Community harmony • Economic Development • Opportunities for employment • Protection of cultural heritage
SAFAS believes that an industry can only be considered truly responsible if it contributes to addressing the key social challenges facing the country. These include unemployment, rural poverty, skewed incomes, poor health, labour unrest and weak educational standards. Forestry is an industry well positioned to play a substantial role in addressing these problems.
SAFAS takes a progressive attitude to community relations through indicators which measure the extent to which an organisation contributes to community harmony in the landscapes where they operate. Essentially, the organisation should be a contributing member of the local community. SAFAS criteria require that organisations respond to the socio-economic context in which they operate and take measures to promote economic development though employment and other means.
South Africa emerged from its apartheid part as the Rainbow Nation, an image that captures the country’s vast cultural and ethnic diversity and symbolises hope for the future. SAFAS have criteria protecting sites of importance to the cultural heritage of all South Africans.
South African – A Rainbow nation
The population is estimated at 58.7 million and is one of the most complex and diverse in the world.
The black African population is in the majority (47,4 million) and constitutes approximately 81% of the total South African population.
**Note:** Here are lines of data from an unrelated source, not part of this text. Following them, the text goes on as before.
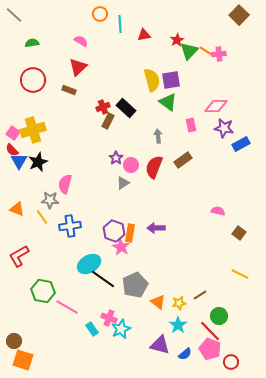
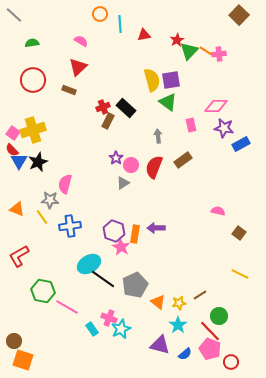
orange rectangle at (130, 233): moved 5 px right, 1 px down
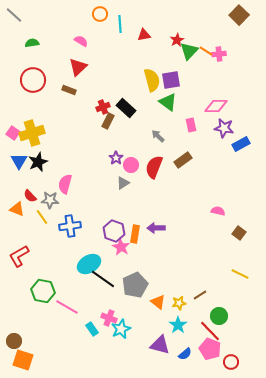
yellow cross at (33, 130): moved 1 px left, 3 px down
gray arrow at (158, 136): rotated 40 degrees counterclockwise
red semicircle at (12, 150): moved 18 px right, 46 px down
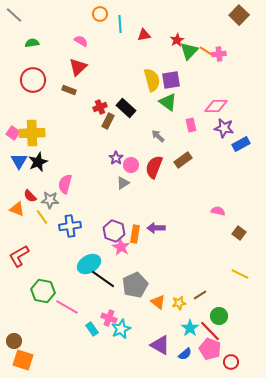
red cross at (103, 107): moved 3 px left
yellow cross at (32, 133): rotated 15 degrees clockwise
cyan star at (178, 325): moved 12 px right, 3 px down
purple triangle at (160, 345): rotated 15 degrees clockwise
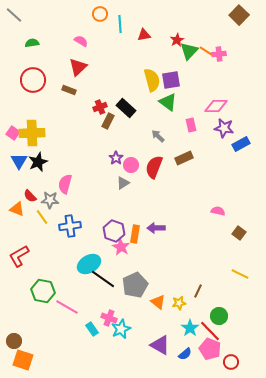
brown rectangle at (183, 160): moved 1 px right, 2 px up; rotated 12 degrees clockwise
brown line at (200, 295): moved 2 px left, 4 px up; rotated 32 degrees counterclockwise
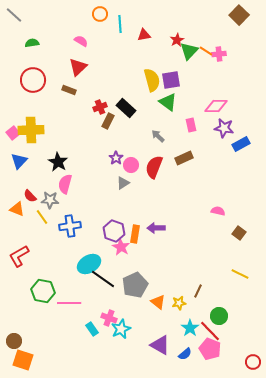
pink square at (13, 133): rotated 16 degrees clockwise
yellow cross at (32, 133): moved 1 px left, 3 px up
blue triangle at (19, 161): rotated 12 degrees clockwise
black star at (38, 162): moved 20 px right; rotated 18 degrees counterclockwise
pink line at (67, 307): moved 2 px right, 4 px up; rotated 30 degrees counterclockwise
red circle at (231, 362): moved 22 px right
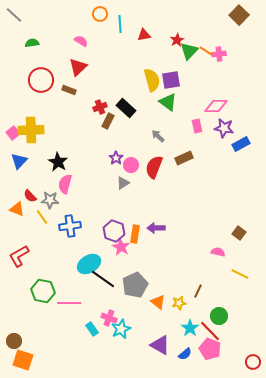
red circle at (33, 80): moved 8 px right
pink rectangle at (191, 125): moved 6 px right, 1 px down
pink semicircle at (218, 211): moved 41 px down
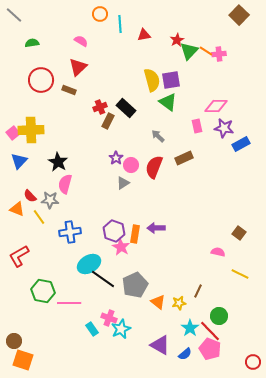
yellow line at (42, 217): moved 3 px left
blue cross at (70, 226): moved 6 px down
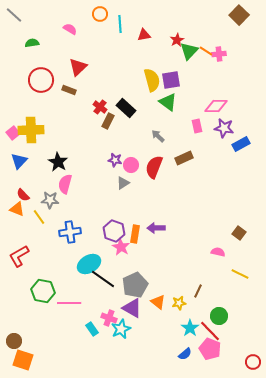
pink semicircle at (81, 41): moved 11 px left, 12 px up
red cross at (100, 107): rotated 32 degrees counterclockwise
purple star at (116, 158): moved 1 px left, 2 px down; rotated 24 degrees counterclockwise
red semicircle at (30, 196): moved 7 px left, 1 px up
purple triangle at (160, 345): moved 28 px left, 37 px up
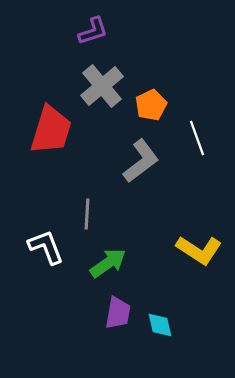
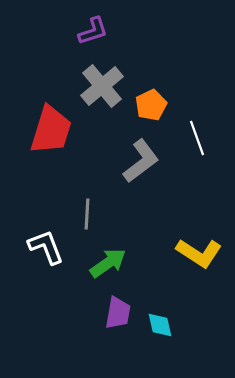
yellow L-shape: moved 3 px down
The black population of South Africa is divided into four major ethnic groups; namely Nguni (Zulu, Xhosa, Ndebele and Swazi), Sotho, Shangaan-Tsonga and Venda.
The white population is estimated at 4,7 million, the coloured population at 5,2 million and the Indian/Asian population at 1,5 million. The majority of the white population (about 60%) is of Afrikaans descent, with many of the remaining 40% being of British or European descent. The coloured population have a mixed lineage, which often comprises the indigenous Khoisan genes combined with African slaves that were brought here from all over the continent, and white settlers.
The first inhabitants of South Africa were the San and the Khoekhoe. The San, Africa’s oldest hunter-gatherers, lived in the massive Drakensberg range of mountains from 4 000 years ago until they were driven out by colonialists in the 19th century. Over that time, they created a vast body of art on the walls of caves and rock shelters – the largest and most concentrated group of rock paintings in sub-Saharan Africa.
South Africa is a multicultural society that is characterised by its rich linguistic diversity. Language is an indispensable tool that can be used to deepen democracy and also contribute to the social, cultural, intellectual, economic and political life of the South African society.
The country is multilingual with 11 official languages, each of which is guaranteed equal status. These are English, Afrikaans, Ndebele, Sepedi, Xhosa, Venda, Tswana, Southern Sotho, Zulu, Swazi and Tsonga. Most South Africans are multilingual and able to speak at least two or more of the official languages.